This slightly perplexing play is absorbing enough: a physically daredevil young boy meets a psychologically fragile girl, and we see them meeting up at various points during the next 30 years.
The dialogue is well-written and well-acted, and there are some nice moments of comedy as well as intensity between the two characters. The youthfully traded insults feel real even when the construct of meeting every five years feels artificial.
But while the play delves into some serious issues, it's unclear exactly what it's trying to say. Possibly that it's hard to let people in when we're going through rough times. That it can be easier to believe you can take your friend's physical pain away, than to believe that they can help ease your sorrow. After all, letting them help means making yourself more vulnerable; they might leave and compound your sadness.

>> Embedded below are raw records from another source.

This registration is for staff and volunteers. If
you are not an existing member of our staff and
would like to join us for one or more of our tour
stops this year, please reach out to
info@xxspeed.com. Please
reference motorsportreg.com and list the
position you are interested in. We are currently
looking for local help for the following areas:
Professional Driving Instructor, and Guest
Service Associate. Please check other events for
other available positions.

Dawn Glover brings wonderful energy to a role that could otherwise slip into two-dimensional victimhood (in the first scene, her aversion to the sun suggests a goth-in-waiting; but disappointingly such character development never eventuates). Tyler Brailey is also great, bringing a very real sensibility to the Evel Knievel wannabe with a fascination for the abject: after gashing his face, he says blood "tastes like fruit".
Nicci Reuben's direction follows American playwright Rajiv Joseph's wish that costume (and scar) changes between scenes take place onstage at a leisurely pace to show the passing of time. It seems misguided - we're shown the characters' changing ages and we still have to imagine a bit of time passing given we're not in the theatre for 30 years.